• What needs to be done
Copy out every one of the rows below exactly, leaving out the pictures.

• Records for this task
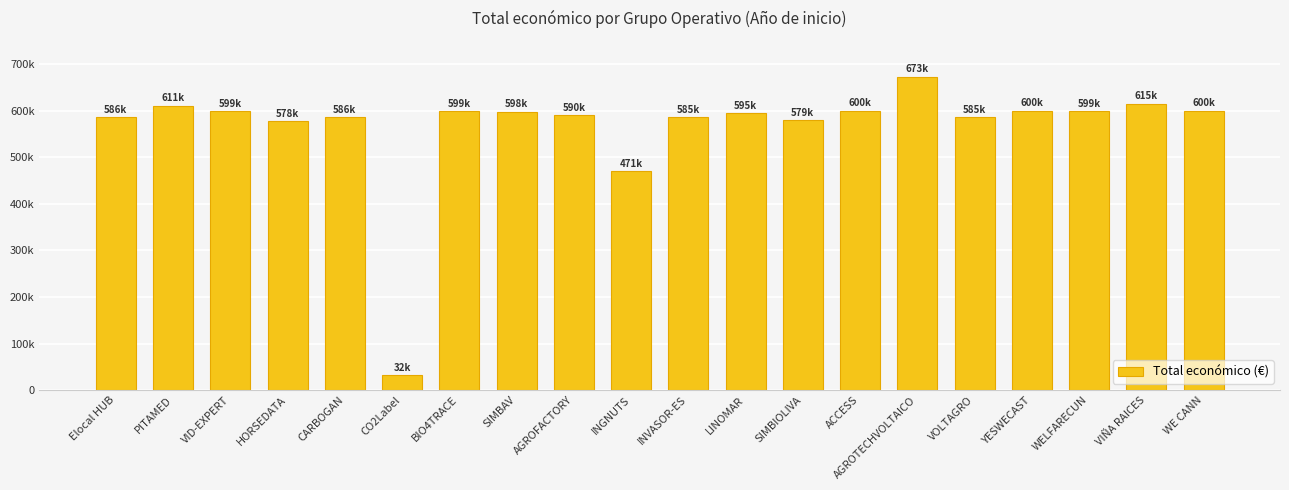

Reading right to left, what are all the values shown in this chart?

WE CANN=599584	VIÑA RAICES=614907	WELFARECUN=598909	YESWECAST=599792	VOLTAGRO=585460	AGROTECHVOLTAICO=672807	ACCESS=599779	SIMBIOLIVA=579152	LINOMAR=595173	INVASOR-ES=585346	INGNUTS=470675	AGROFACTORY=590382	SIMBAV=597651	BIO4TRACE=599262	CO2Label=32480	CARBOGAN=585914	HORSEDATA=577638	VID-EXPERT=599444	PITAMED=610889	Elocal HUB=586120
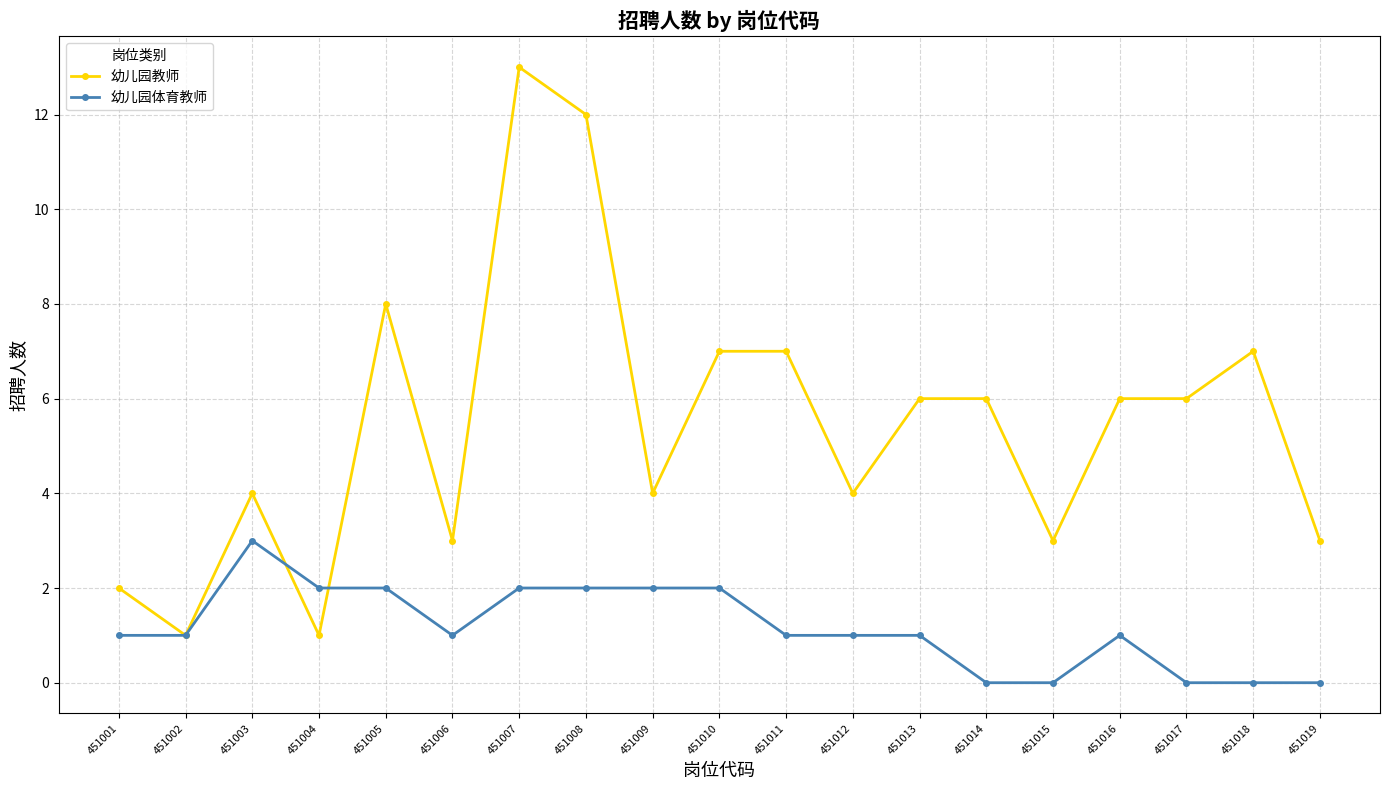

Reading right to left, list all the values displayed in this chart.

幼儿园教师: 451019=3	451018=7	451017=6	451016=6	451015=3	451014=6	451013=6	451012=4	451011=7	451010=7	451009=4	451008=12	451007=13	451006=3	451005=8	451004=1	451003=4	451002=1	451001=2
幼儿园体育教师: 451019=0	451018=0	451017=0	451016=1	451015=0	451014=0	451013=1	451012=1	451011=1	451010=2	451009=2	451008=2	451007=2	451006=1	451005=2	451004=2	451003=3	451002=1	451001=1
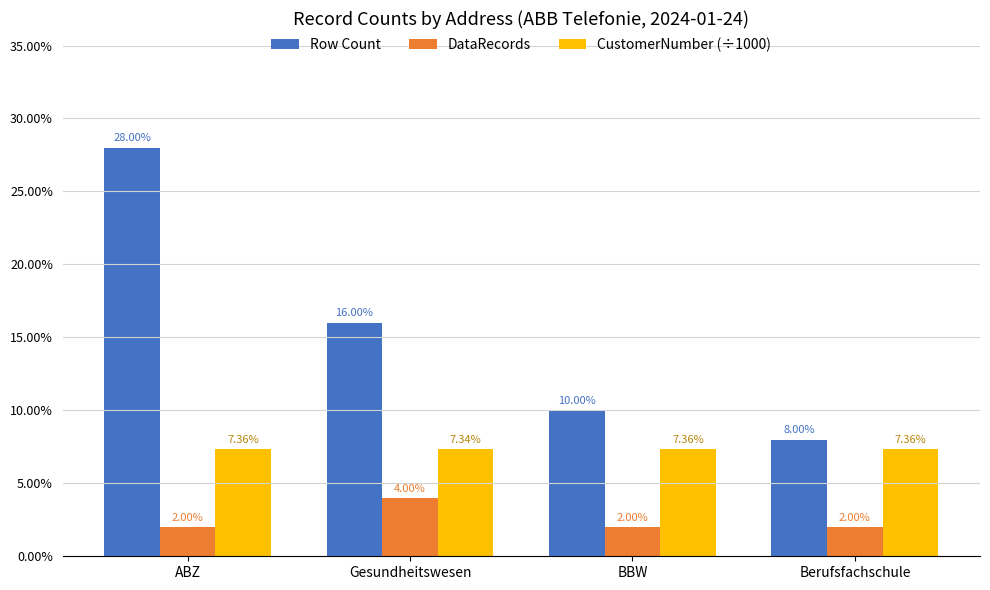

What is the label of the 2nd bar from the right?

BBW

• Answer for the task
Reading right to left, what are all the values shown in this chart?

WE CANN=599584	VIÑA RAICES=614907	WELFARECUN=598909	YESWECAST=599792	VOLTAGRO=585460	AGROTECHVOLTAICO=672807	ACCESS=599779	SIMBIOLIVA=579152	LINOMAR=595173	INVASOR-ES=585346	INGNUTS=470675	AGROFACTORY=590382	SIMBAV=597651	BIO4TRACE=599262	CO2Label=32480	CARBOGAN=585914	HORSEDATA=577638	VID-EXPERT=599444	PITAMED=610889	Elocal HUB=586120

Reading right to left, list all the values displayed in this chart.

幼儿园教师: 451019=3	451018=7	451017=6	451016=6	451015=3	451014=6	451013=6	451012=4	451011=7	451010=7	451009=4	451008=12	451007=13	451006=3	451005=8	451004=1	451003=4	451002=1	451001=2
幼儿园体育教师: 451019=0	451018=0	451017=0	451016=1	451015=0	451014=0	451013=1	451012=1	451011=1	451010=2	451009=2	451008=2	451007=2	451006=1	451005=2	451004=2	451003=3	451002=1	451001=1

What is the label of the 2nd bar from the right?

BBW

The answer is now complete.